Лолита Пальма с улыбкой нежно сжимает ему руку:
— Не обижайтесь, друг мой. Я не хотела…
— Как я могу на тебя обижаться? Этого только недоставало!
На углу улицы Амаргура, возле британского посольства, в одном доме с коммерческой конторой помещается маленькая кофейня, облюбованная иностранцами и флотскими офицерами. Этот квартал удален от восточной окраины Кадиса, где чаще всего падают французские бомбы, — сюда не долетело еще ни одной. За столиками у дверей несколько развеселых англичан наслаждаются хорошей погодой, листают старые лондонские газеты. Рыжие бакенбарды, вызывающе небрежная одежда. Два-три красных военных мундира.
— Вот погляди-ка ты на наших союзничков. — Дон Эмилио понижает голос. — Добились-таки от Регентства и от кортесов отмены всех ограничений на торговлю с Америкой. Свой интерес соблюдают везде и всюду, свою линию гнут неуклонно — и нигде в Европе хорошего правительства не допустят. С появлением на Полуострове герцога Веллингтона они убивают одним выстрелом не двух, а целых трех зайцев — держат Португалию, изматывают Наполеона, а попутно навязывают нам долг, который не преминут взыскать, когда время придет. Дорого нам обойдется этот альянс.
Лолита Пальма показывает своему спутнику на газетный киоск посреди улицы: вокруг него начинается суета — только что доставили свежий выпуск «Диарио Меркантиль», и покупатели, толпой обступив продавца, буквально рвут у него из рук номера.
— Может быть, вы и правы. Но взгляните… В городе бурлит жизнь, процветает торговля…
— Все это дым, Лолита… Чуть только снимут блокаду, эмигранты исчезнут, а нас, как и прежде, останется шестьдесят тысяч. Что тогда делать тем, кто сейчас безбожно взвинтил цены в гостиницах и дерет втридорога за бифштекс? Тем, кто наживается на чужой нужде? Вот они и торопятся урвать свое сегодня, пока не наступило завтра.
— Но ведь кортесы действуют…
— Кортесы твои, — бурчит без снисхождения старый негоциант, — живут как на другой планете. Конституция, монархия, Фердинанд Седьмой… все это не имеет отношения к делу. Разумеется, Кадису остро нужна свобода, кто ж будет спорить. Свобода и прогресс. На этом, в конце концов, зиждется всякая торговля. Однако же с новыми законами или без них, будет ли установлено, что право монарха имеет божественное происхождение, или что короли — суть всего лишь хранители национального суверенитета, положение не изменится: порты испанской Америки — в чужих руках, а Кадис — в руинах. Попомни мое слово: пройдет эта конституционная корь — замычат коровы тощие.
Лолита Пальма смеется. Смех ее девически звонок.

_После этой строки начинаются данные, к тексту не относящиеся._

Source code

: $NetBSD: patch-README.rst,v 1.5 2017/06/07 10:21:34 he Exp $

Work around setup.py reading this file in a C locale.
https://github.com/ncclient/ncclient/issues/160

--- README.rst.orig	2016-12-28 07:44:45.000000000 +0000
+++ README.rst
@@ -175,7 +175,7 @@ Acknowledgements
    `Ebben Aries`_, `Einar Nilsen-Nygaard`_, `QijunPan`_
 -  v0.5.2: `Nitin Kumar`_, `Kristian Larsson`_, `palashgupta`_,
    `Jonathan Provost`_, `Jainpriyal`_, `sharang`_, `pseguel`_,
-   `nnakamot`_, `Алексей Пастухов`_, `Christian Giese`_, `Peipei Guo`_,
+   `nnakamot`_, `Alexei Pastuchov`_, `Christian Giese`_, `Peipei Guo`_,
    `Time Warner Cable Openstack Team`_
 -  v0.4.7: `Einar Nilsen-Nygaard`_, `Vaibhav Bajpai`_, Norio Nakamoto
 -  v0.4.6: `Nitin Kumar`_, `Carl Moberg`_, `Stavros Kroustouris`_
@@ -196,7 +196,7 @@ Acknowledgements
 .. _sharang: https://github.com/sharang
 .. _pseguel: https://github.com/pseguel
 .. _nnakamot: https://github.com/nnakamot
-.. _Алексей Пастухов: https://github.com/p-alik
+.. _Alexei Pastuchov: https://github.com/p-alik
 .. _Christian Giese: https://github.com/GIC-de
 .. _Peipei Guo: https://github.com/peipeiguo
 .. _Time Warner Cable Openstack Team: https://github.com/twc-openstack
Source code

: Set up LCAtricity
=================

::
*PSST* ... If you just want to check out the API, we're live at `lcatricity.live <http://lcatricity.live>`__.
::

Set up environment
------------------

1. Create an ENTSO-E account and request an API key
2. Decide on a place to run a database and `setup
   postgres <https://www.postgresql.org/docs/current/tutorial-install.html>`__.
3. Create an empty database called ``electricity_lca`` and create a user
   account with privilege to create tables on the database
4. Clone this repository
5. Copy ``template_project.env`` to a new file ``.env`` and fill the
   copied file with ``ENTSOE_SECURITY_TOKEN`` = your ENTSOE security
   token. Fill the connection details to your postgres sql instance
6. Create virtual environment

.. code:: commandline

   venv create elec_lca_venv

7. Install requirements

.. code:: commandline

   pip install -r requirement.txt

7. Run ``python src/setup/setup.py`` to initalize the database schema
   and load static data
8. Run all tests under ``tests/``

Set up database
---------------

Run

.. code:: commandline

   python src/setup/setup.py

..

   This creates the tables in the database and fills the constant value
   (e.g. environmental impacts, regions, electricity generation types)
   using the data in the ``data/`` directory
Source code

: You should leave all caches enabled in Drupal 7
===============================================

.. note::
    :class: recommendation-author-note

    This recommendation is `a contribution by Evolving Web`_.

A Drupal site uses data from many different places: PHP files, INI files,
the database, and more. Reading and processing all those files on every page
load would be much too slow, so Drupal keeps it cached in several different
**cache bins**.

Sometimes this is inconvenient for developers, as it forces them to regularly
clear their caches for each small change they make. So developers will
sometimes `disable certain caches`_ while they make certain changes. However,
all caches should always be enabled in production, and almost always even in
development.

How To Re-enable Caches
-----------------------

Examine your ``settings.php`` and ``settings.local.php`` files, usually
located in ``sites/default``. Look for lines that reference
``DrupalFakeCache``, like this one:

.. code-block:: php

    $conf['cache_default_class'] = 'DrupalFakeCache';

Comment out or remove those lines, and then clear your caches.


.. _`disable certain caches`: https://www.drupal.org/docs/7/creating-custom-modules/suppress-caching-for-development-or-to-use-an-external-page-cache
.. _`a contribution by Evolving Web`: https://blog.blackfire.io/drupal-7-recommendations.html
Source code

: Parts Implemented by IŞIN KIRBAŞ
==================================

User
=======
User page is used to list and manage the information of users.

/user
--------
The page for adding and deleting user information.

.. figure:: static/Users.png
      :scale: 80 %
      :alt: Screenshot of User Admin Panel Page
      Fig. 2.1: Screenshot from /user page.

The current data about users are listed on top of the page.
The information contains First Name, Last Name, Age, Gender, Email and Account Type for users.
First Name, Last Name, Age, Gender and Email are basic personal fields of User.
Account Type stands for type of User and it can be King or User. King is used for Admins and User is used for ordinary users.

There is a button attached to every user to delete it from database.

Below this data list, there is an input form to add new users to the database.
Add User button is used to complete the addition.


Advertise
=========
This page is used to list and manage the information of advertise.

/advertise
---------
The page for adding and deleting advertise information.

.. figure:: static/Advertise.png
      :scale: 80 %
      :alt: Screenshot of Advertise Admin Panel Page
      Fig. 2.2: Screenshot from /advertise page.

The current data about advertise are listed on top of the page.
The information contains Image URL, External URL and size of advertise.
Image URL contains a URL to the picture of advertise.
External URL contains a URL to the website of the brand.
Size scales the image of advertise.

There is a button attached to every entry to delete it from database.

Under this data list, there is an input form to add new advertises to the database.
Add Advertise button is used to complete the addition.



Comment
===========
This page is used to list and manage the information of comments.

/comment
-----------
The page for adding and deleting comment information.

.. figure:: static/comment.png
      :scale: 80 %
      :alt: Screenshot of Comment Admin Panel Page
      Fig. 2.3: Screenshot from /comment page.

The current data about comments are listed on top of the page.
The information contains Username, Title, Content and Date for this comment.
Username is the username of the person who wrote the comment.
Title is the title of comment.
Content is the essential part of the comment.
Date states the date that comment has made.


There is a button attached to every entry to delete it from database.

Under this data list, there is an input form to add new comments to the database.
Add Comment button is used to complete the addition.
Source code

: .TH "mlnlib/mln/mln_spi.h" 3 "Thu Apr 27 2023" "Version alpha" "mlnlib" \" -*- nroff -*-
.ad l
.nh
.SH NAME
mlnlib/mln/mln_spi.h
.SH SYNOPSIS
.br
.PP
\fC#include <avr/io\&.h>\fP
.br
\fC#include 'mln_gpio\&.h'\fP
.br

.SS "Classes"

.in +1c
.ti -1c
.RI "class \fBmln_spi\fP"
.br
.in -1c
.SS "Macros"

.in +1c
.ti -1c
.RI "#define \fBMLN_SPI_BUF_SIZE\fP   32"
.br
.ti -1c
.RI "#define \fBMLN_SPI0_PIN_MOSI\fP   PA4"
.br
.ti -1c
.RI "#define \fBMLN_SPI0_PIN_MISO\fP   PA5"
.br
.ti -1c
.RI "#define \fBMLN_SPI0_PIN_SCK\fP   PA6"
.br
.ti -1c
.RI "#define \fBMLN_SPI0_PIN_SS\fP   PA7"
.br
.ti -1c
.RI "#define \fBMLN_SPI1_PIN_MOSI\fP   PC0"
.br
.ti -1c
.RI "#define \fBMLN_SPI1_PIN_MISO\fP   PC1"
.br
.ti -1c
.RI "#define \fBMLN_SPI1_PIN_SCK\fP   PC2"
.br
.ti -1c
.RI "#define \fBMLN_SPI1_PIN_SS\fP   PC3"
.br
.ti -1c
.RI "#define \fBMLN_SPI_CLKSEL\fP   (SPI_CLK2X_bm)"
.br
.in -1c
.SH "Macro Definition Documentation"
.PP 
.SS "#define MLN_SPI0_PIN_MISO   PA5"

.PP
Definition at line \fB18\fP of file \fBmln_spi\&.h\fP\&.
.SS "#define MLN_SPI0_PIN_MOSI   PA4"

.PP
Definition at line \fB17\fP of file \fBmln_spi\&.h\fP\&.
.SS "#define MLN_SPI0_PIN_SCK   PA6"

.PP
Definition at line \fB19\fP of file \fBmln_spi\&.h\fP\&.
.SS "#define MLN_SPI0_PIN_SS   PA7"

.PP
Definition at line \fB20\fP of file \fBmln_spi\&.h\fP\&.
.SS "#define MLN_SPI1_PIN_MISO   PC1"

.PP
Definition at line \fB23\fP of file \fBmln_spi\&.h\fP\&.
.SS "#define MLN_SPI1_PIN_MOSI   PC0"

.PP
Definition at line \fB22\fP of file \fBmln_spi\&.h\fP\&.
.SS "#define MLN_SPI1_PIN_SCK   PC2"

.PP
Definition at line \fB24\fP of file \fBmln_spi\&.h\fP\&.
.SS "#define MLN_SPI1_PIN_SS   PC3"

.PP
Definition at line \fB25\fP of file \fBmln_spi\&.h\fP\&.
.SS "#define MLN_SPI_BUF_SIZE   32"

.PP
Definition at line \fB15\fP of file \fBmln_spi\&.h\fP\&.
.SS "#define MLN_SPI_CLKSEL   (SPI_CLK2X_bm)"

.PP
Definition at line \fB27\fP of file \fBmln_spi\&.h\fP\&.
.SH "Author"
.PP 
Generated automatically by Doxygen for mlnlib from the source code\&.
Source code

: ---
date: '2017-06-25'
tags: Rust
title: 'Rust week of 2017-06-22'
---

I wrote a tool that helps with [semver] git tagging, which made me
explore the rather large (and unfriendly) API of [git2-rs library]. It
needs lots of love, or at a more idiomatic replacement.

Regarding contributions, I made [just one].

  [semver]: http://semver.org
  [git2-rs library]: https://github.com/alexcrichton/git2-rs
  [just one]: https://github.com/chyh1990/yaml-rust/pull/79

Звучен, чистосердечен, непритворно весел.
— А я-то вас всегда считала либералом!
Дон Эмилио, не выпуская ее руки, останавливается посреди улицы.
— А кто ж я, черт возьми? Самый либерал и есть! — Он озирается с негодованием, будто отыскивая того, кто дерзнет оспорить это утверждение. — Однако из племени тех либералов, которые предлагают труд и процветание. Политическими восторгами и сам сыт не будешь, и народ не накормишь. А кортесы твои много просят да мало дают. Сама посуди — сейчас у нас, кадисских негоциантов, они вымогают миллион песо на военные расходы! И это после того, как столько уже вытянули допрежь! А между тем государственный советник получает сорок тысяч жалованья в месяц, а министр — восемьдесят!
Они продолжают путь. Книжная лавка Сальседо — неподалеку, посреди других, в изобилии расположенных на площадях Святого Августина и Почтовой. Проходят, иногда задерживаясь у витрин. В лавке Наварро выставлены несколько неразрезанных книг в бумажных обложках и два огромных тома в роскошных переплетах: надпись на титульном листе одного гласит: «Антонио Солис. История завоевания Мексики».
— При такой перспективе, — говорит дон Эмилио, — самое милое дело — вложить деньги во что-нибудь надежное. Я имею в виду недвижимость — дома, землю… Сохранить деньги в том, что останется стабильным и после войны. Прежней коммерции — такой, что была во времена твоего деда или как понимали ее мы с твоим отцом, никогда уже больше не будет… Без Америки Кадис лишен смысла.
Лолита Пальма рассматривает книги на витрине. Что-то он чересчур разошелся сегодня, думает она. Обо всем этом было уже бессчетно говорено, а старик — не из тех, кто станет терять время в пустопорожних разглагольствованиях, да еще в рабочие часы. Для дона Эмилио пять минут, не принесшие дохода, — пропащие пять минут. А они беседуют уже добрых четверть часа.